The moon is gibbous coming to full. Brewing compost tea and dripping it at the base of the vines along with fish and seaweed.

May 27, 2010

Slowly but steadily a network of east coast sustainable wine growers is emerging. From New York to Ohio to Virginia to Pennsylvania, we are all asking each other questions. Most of the growers who contact me are weaning their vineyards off agricultural chemicals to the cleanest degree possible. Their dream is to be organic but very often they are discouraged by problems in the vineyard. I get emails asking how we control Black Rot, Phomopsis and Downy Mildew: the scourges of East Coast viticulture. Today I am in Lancaster Pennsylvania addressing 80 wine growers at Mark Chien’s “Sustainable and Organic Vineyard Best Practices for Eastern Vineyards” conference. Mark is the Penn State extension agent for the viticulture department and quite an enthusiast of growing quality wine grapes on the East Coast. Mark was expecting about 30 growers to attend but the number has remarkably grown to over 80. I was in good company as one of my partner speakers was Glenn McGourdy, the Mendocino extension agent from University of California and a board member of Demeter. My presentation was on the slow conversion of our farm to organics while Glenn introduced the basics of Biodynamics.

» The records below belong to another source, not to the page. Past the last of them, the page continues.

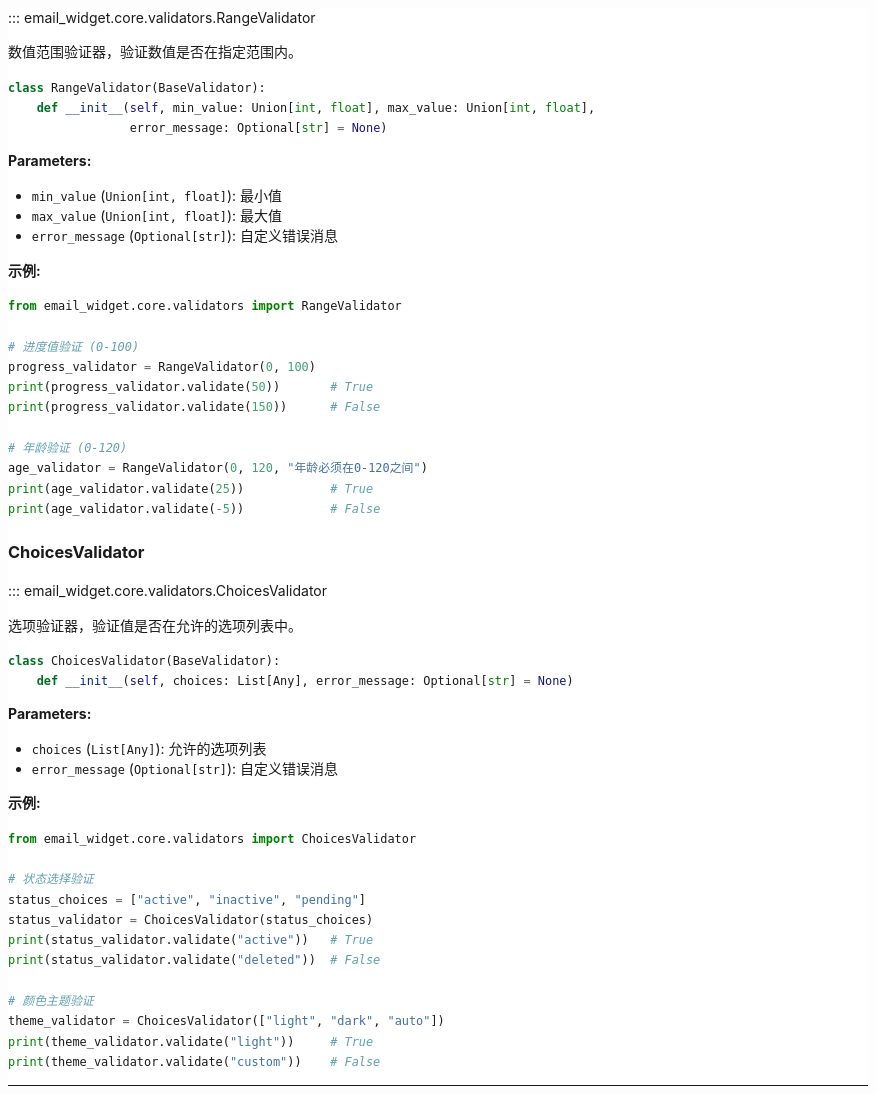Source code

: ::: email_widget.core.validators.RangeValidator

数值范围验证器，验证数值是否在指定范围内。

```python
class RangeValidator(BaseValidator):
    def __init__(self, min_value: Union[int, float], max_value: Union[int, float], 
                 error_message: Optional[str] = None)
```

**Parameters:**
- `min_value` (`Union[int, float]`): 最小值
- `max_value` (`Union[int, float]`): 最大值
- `error_message` (`Optional[str]`): 自定义错误消息

**示例:**
```python
from email_widget.core.validators import RangeValidator

# 进度值验证 (0-100)
progress_validator = RangeValidator(0, 100)
print(progress_validator.validate(50))       # True
print(progress_validator.validate(150))      # False

# 年龄验证 (0-120)
age_validator = RangeValidator(0, 120, "年龄必须在0-120之间")
print(age_validator.validate(25))            # True
print(age_validator.validate(-5))            # False
```

### ChoicesValidator

::: email_widget.core.validators.ChoicesValidator

选项验证器，验证值是否在允许的选项列表中。

```python
class ChoicesValidator(BaseValidator):
    def __init__(self, choices: List[Any], error_message: Optional[str] = None)
```

**Parameters:**
- `choices` (`List[Any]`): 允许的选项列表
- `error_message` (`Optional[str]`): 自定义错误消息

**示例:**
```python
from email_widget.core.validators import ChoicesValidator

# 状态选择验证
status_choices = ["active", "inactive", "pending"]
status_validator = ChoicesValidator(status_choices)
print(status_validator.validate("active"))   # True
print(status_validator.validate("deleted"))  # False

# 颜色主题验证
theme_validator = ChoicesValidator(["light", "dark", "auto"])
print(theme_validator.validate("light"))     # True
print(theme_validator.validate("custom"))    # False
```

---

It was an incredibly successful conference, inspiring the budding Pennsylvania wine industry to continue in the quest for sustainable wine growing.

May 28, 2010

I came back home today to a message that read “Lucas Snodgrass, Snodgrass Farms in Missouri wants to talk to you about organic farming” I love messages like this. It turns out Lucas is growing vinifera grapes organically on his farm and grazing sheep….and has some disease control issues on the vines. The sheep only graze amongst the vines from late fall to early spring but the option of using copper as control for anthracnose, a leaf and fruit fungal disease prevalent in Missouri is not really the best option due to the sheep’s low tolerance of copper. After some quick reading it looks like organic potassium bicarbonate will work as an eradicant. If any growers are grazing sheep and there is copper applications in the mix, Lucas would probably appreciate your comments. I was talking to him while stirring the BD prep of horn silica that Carlos was applying to our vines. When I mentioned what I was doing Lucas said that half the farmers he spoke to thought highly of Biodynamics and the other half thought it was a bunch of hocus pocus.